Des chercheurs ont laissé Claude Code découvrir des algorithmes d'IA qu'un humain n'aurait probablement pas conçus
Des chercheurs de l'Université du Maryland, de Google, de Meta et d'autres institutions ont mis au point AutoTTS, un système qui confie à un agent de codage - Claude Code d'Anthropic - la tâche de concevoir de façon autonome des algorithmes pour améliorer le raisonnement des modèles d'IA. En 160 minutes et pour seulement 40 dollars, l'agent a découvert un algorithme inédit qui réduit d'environ 70 % la charge de calcul par rapport à la méthode self-consistency standard, tout en atteignant une précision équivalente.

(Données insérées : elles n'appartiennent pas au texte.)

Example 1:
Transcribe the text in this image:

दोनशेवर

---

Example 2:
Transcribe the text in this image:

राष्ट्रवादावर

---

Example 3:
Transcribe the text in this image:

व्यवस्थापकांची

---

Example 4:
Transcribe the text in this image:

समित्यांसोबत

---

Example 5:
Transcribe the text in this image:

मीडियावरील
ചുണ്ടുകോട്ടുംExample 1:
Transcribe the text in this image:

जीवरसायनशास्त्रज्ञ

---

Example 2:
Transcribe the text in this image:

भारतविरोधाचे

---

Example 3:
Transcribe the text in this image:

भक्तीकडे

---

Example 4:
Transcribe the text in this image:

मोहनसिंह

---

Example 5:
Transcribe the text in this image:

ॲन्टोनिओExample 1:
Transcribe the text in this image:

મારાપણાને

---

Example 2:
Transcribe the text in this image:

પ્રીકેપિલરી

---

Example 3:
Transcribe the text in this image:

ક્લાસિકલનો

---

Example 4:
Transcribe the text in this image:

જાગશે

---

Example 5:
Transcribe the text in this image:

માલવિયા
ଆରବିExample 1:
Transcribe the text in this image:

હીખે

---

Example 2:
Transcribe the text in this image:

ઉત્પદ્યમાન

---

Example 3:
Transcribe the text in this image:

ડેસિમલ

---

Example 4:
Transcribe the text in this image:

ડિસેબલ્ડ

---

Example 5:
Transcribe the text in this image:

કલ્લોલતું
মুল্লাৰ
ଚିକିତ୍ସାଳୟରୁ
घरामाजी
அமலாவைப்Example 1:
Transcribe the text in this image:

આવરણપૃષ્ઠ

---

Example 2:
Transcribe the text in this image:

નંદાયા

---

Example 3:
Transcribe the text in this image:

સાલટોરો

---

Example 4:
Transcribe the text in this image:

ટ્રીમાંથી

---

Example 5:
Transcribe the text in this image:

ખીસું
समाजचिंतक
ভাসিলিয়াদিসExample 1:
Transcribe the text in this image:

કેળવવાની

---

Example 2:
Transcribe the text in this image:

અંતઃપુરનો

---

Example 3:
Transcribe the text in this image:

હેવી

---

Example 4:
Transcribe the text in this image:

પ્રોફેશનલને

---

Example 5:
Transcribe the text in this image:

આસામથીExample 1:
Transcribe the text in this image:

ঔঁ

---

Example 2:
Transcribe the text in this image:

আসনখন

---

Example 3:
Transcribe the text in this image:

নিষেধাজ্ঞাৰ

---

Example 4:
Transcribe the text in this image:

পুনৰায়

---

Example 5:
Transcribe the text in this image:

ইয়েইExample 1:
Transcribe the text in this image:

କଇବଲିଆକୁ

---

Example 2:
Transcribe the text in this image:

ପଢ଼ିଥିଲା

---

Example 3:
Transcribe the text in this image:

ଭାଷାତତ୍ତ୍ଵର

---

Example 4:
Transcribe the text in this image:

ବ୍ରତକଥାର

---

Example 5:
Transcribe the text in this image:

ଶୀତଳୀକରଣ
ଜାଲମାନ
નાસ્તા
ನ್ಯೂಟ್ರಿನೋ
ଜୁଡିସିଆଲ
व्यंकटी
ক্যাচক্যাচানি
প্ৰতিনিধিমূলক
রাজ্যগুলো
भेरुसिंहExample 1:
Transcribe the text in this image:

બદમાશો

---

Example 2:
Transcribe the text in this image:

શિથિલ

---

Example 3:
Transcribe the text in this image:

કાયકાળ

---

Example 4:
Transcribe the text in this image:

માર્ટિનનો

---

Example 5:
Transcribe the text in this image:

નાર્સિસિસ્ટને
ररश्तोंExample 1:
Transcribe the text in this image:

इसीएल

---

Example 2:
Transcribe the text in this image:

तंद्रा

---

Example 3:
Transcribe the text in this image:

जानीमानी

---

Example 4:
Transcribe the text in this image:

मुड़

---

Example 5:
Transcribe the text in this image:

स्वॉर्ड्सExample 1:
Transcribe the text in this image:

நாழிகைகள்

Ce résultat change la donne sur la façon dont les algorithmes d'optimisation pourraient être développés. La méthode self-consistency, qui consiste à générer plusieurs réponses et à en extraire la plus cohérente, est largement utilisée pour améliorer la fiabilité des grands modèles de langage, mais elle reste coûteuse en ressources. Réduire ce coût de 70 % sans perte de précision représente un gain concret pour les équipes qui déploient ces systèmes à grande échelle, et soulève une question plus profonde : certains algorithmes utiles sont peut-être inaccessibles à l'intuition humaine.
Ce travail s'inscrit dans la tendance croissante du test-time scaling, qui consiste à allouer davantage de puissance de calcul au moment de l'inférence plutôt qu'à l'entraînement. Confier à un agent IA la conception d'algorithmes que des chercheurs humains n'auraient probablement pas imaginés ouvre une nouvelle frontière dans la méta-optimisation. La question qui se pose désormais est de savoir jusqu'où cette automatisation peut s'étendre, et si d'autres domaines de la recherche en IA pourraient bénéficier d'une approche similaire.